Findings indicate music tempo modulates both subjective flow and EEG markers during brisk walking. Subjectively, both fast and slow tempos enhanced perceived flow relative to no music, with no difference between fast and slow, partially supporting H1. Objectively, fast tempo yielded higher mean power in delta, theta, alpha, and beta bands compared to no music, while slow tempo increased delta only, supporting H2 that fast tempo more effectively stimulates unconscious brainwave activity associated with immersion (delta), focused attention and concentration (theta), relaxed attentional engagement (alpha), and cognitive processing (beta). The divergence between subjective and objective results may stem from timing and sensitivity: subjective ratings were post hoc snapshots potentially influenced by additional musical features and time-varying experiences, whereas EEG captured continuous state changes throughout exercise. Integrating these perspectives suggests that across the exercise period, fast tempo music is more conducive to eliciting movement flow than slow or no music.
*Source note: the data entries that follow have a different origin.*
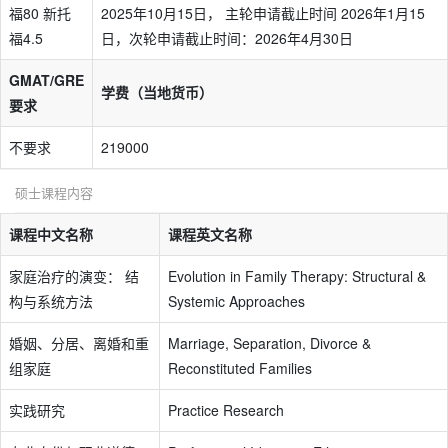
福80 新托
2025年10月15日， 主轮申请截止时间 2026年1月15
福4.5
日，次轮申请截止时间：2026年4月30日
GMAT/GRE
学费（当地货币）
要求
不要求
219000
硕士课程内容
课程中文名称
课程英文名称
家庭治疗的演变： 结
Evolution in Family Therapy: Structural &
构与系统方法
Systemic Approaches
婚姻、分居、离婚和重
Marriage, Separation, Divorce &
组家庭
Reconstituted Families
实践研究
Practice Research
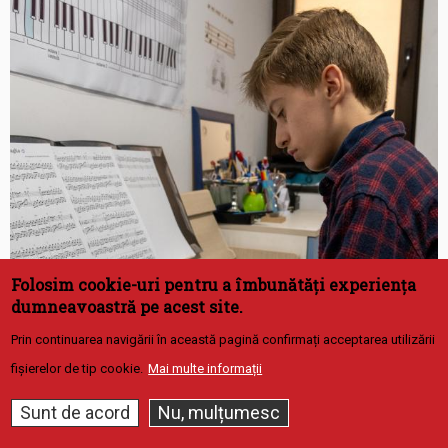
Folosim cookie-uri pentru a îmbunătăți experiența
dumneavoastră pe acest site.
Prin continuarea navigării în această pagină confirmați acceptarea utilizării
fișierelor de tip cookie.
Mai multe informații
Redirecționează
3,5% din impozit
Sunt de acord
Nu, mulțumesc
12 Iunie 2025 12:25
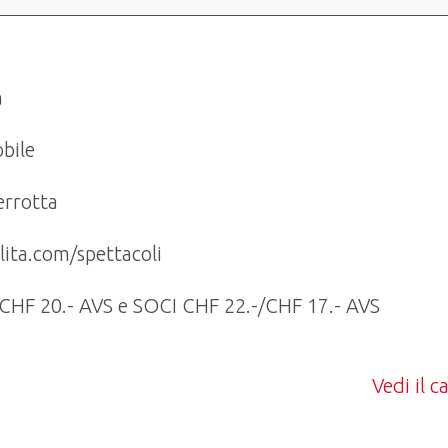
a
bile
errotta
ita.com/spettacoli
CHF 20.- AVS e SOCI CHF 22.-/CHF 17.- AVS
Vedi il 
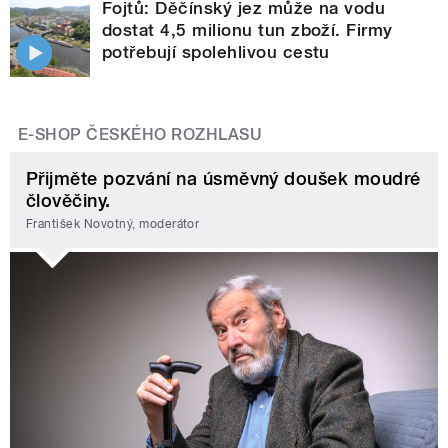
Fojtů: Děčínský jez může na vodu
dostat 4,5 milionu tun zboží. Firmy
potřebují spolehlivou cestu
E-SHOP ČESKÉHO ROZHLASU
Přijměte pozvání na úsměvný doušek moudré
člověčiny.
František Novotný, moderátor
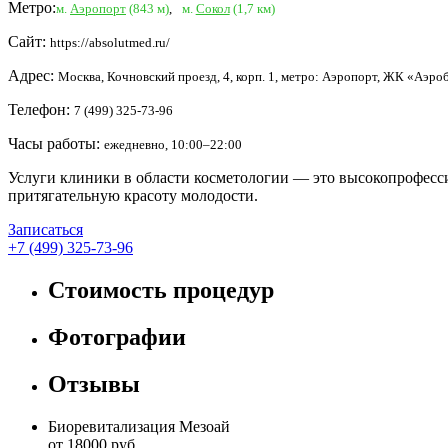
Метро:
м.
Аэропорт
(843 м)
,
м.
Сокол
(1,7 км)
Сайт:
https://absolutmed.ru/
Адрес:
Москва, Кочновский проезд, 4, корп. 1, метро: Аэропорт, ЖК «Аэр
Телефон:
7 (499) 325-73-96
Часы работы:
ежедневно, 10:00–22:00
Услуги клиники в области косметологии — это высокопрофесси
притягательную красоту молодости.
Записаться
+7 (499) 325-73-96
Стоимость процедур
Фотографии
Отзывы
Биоревитализация Мезоай
от 18000 руб.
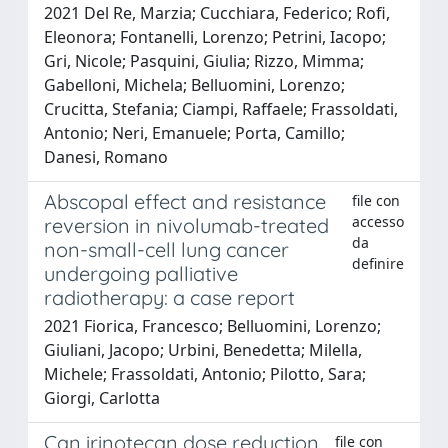
2021 Del Re, Marzia; Cucchiara, Federico; Rofi,
Eleonora; Fontanelli, Lorenzo; Petrini, Iacopo;
Gri, Nicole; Pasquini, Giulia; Rizzo, Mimma;
Gabelloni, Michela; Belluomini, Lorenzo;
Crucitta, Stefania; Ciampi, Raffaele; Frassoldati,
Antonio; Neri, Emanuele; Porta, Camillo;
Danesi, Romano
Abscopal effect and resistance
file con
accesso
reversion in nivolumab-treated
da
non-small-cell lung cancer
definire
undergoing palliative
radiotherapy: a case report
2021 Fiorica, Francesco; Belluomini, Lorenzo;
Giuliani, Jacopo; Urbini, Benedetta; Milella,
Michele; Frassoldati, Antonio; Pilotto, Sara;
Giorgi, Carlotta
Can irinotecan dose reduction
file con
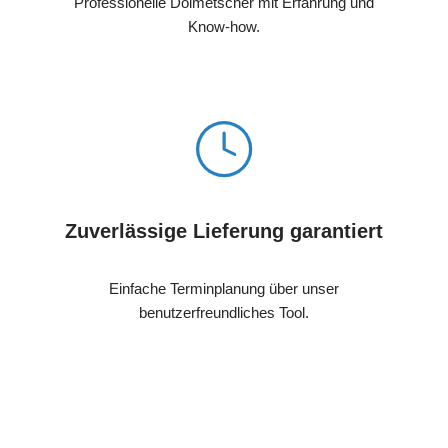
Professionelle Dolmetscher mit Erfahrung und
Know-how.
Zuverlässige Lieferung garantiert
Einfache Terminplanung über unser
benutzerfreundliches Tool.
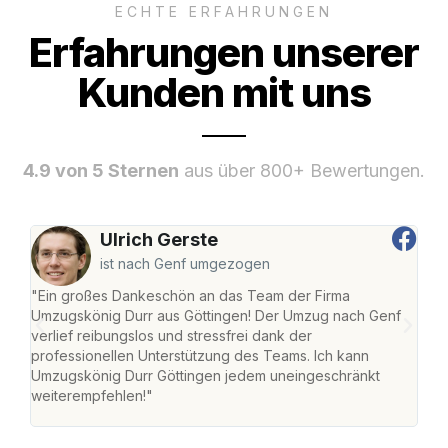
ECHTE ERFAHRUNGEN
Erfahrungen unserer
Kunden mit uns
4.9 von 5 Sternen
aus über 800+ Bewertungen.
Ulrich Gerste
ist nach Genf umgezogen
"Ein großes Dankeschön an das Team der Firma
"Die
Umzugskönig Durr aus Göttingen! Der Umzug nach Genf
mei
verlief reibungslos und stressfrei dank der
Team
professionellen Unterstützung des Teams. Ich kann
habe
Umzugskönig Durr Göttingen jedem uneingeschränkt
an m
weiterempfehlen!"
groß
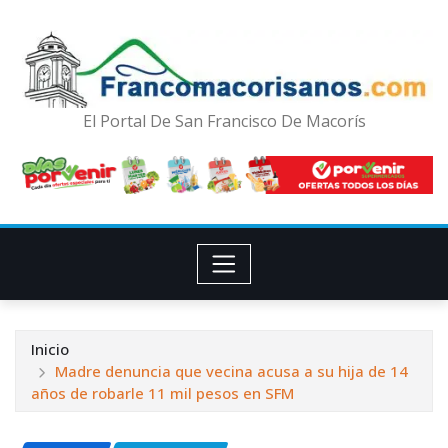
El Portal De San Francisco De Macorís
Inicio
Madre denuncia que vecina acusa a su hija de 14
años de robarle 11 mil pesos en SFM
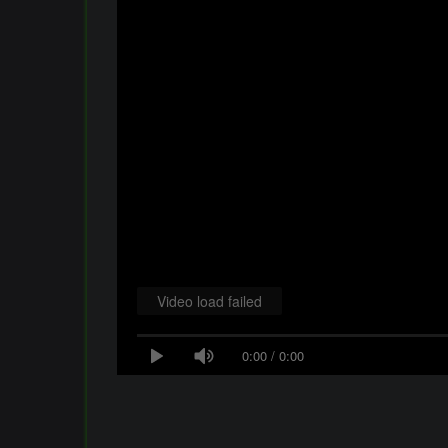
Video load failed
0:00
/
0:00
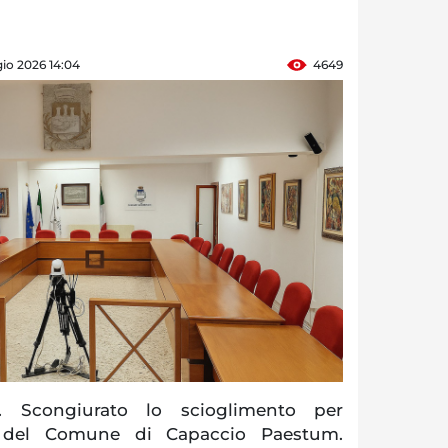
io 2026 14:04
4649
 Scongiurato lo scioglimento per
se del Comune di Capaccio Paestum.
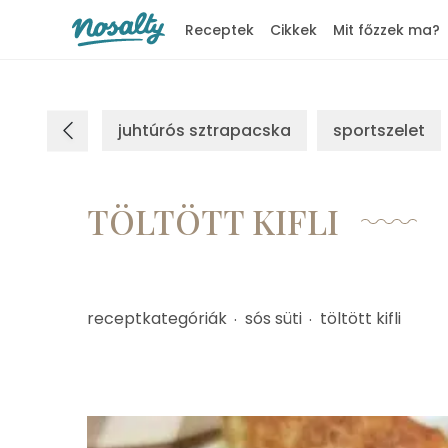
Receptek
Cikkek
Mit főzzek ma?
Nosalty
juhtúrós sztrapacska
sportszelet
TÖLTÖTT KIFLI
receptkategóriák
sós süti
töltött kifli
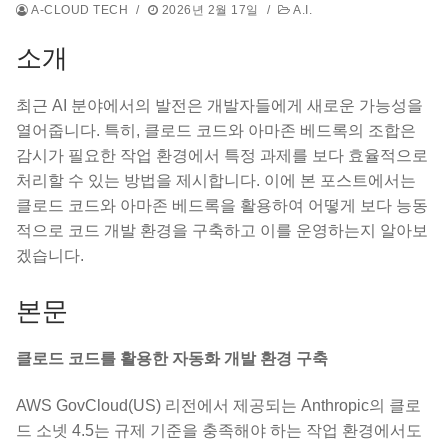
A-CLOUD TECH
/
2026년 2월 17일
/
A.I.
소개
최근 AI 분야에서의 발전은 개발자들에게 새로운 가능성을
열어줍니다. 특히, 클로드 코드와 아마존 베드록의 조합은
감시가 필요한 작업 환경에서 특정 과제를 보다 효율적으로
처리할 수 있는 방법을 제시합니다. 이에 본 포스트에서는
클로드 코드와 아마존 베드록을 활용하여 어떻게 보다 능동
적으로 코드 개발 환경을 구축하고 이를 운영하는지 알아보
겠습니다.
본문
클로드 코드를 활용한 자동화 개발 환경 구축
AWS GovCloud(US) 리전에서 제공되는 Anthropic의 클로
드 소넷 4.5는 규제 기준을 충족해야 하는 작업 환경에서도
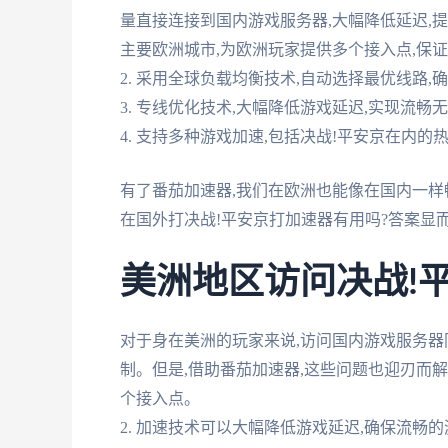
量直接连接到国内游戏服务器,大幅降低延迟,提
主要欧洲城市,为欧洲玩家提供多个接入点,保
2. 采用全球负载均衡技术,自动选择最优线路,
3. 专线优化技术,大幅降低游戏延迟,实现流畅
4. 支持多种游戏加速,包括决战!平安京在内的
有了番茄加速器,我们在欧洲也能像在国内一样
在国外打决战!平安京打加速器有用吗?答案显而
美洲地区访问决战!
对于身在美洲的玩家来说,访问国内游戏服务器
制。但是,借助番茄加速器,这些问题也迎刃而解
个接入点。
2. 加速技术可以大幅降低游戏延迟,确保流畅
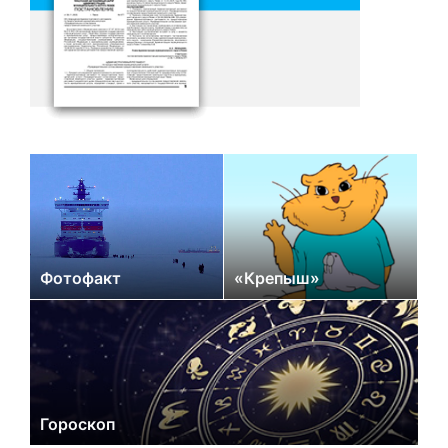
Фотофакт
«Крепыш»
Гороскоп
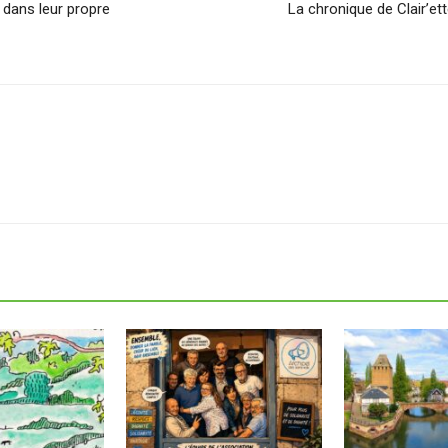
dans leur propre
La chronique de Clair’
These results align with prior evidence that music can benefit untrained exercisers and enhance exercise efficiency, while also highlighting contextual dependencies (e.g., exercise intensity) reported in the literature.
Combining subjective (S-FSS-2) and objective (EEG) measures, the study shows that fast tempo music enhances movement flow during brisk treadmill walking, elevating perceived flow versus no music and increasing EEG power in delta, theta, alpha, and beta bands. Practically, fast, upbeat, lyric-free music may be used to stimulate flow and improve training outcomes, particularly for repetitive movements and early training phases; slower music might be applied later depending on sport-specific needs. The study underscores EEG’s promise for monitoring flow over time during exercise.
- Flow is an elusive, dynamic state that is difficult to measure, and causal mechanisms remain incompletely understood.
- Task specificity: findings are tied to brisk treadmill walking and may not generalize to other activities or intensities.
- Music complexity and individual differences were not accounted for (e.g., self-selected preferences, cultural associations, lyrics/emotional content).
- Only tempo was manipulated; other musical attributes (melody, harmony), intensity adaptation, and mixed tempo conditions were not tested.
- Potential gender differences and other demographic moderators were not examined. Future research should explore musical complexity, mixed tempos, participant music preferences, adaptive intensity/tempo matching, and gender or individual differences across varied exercise intensities and modalities.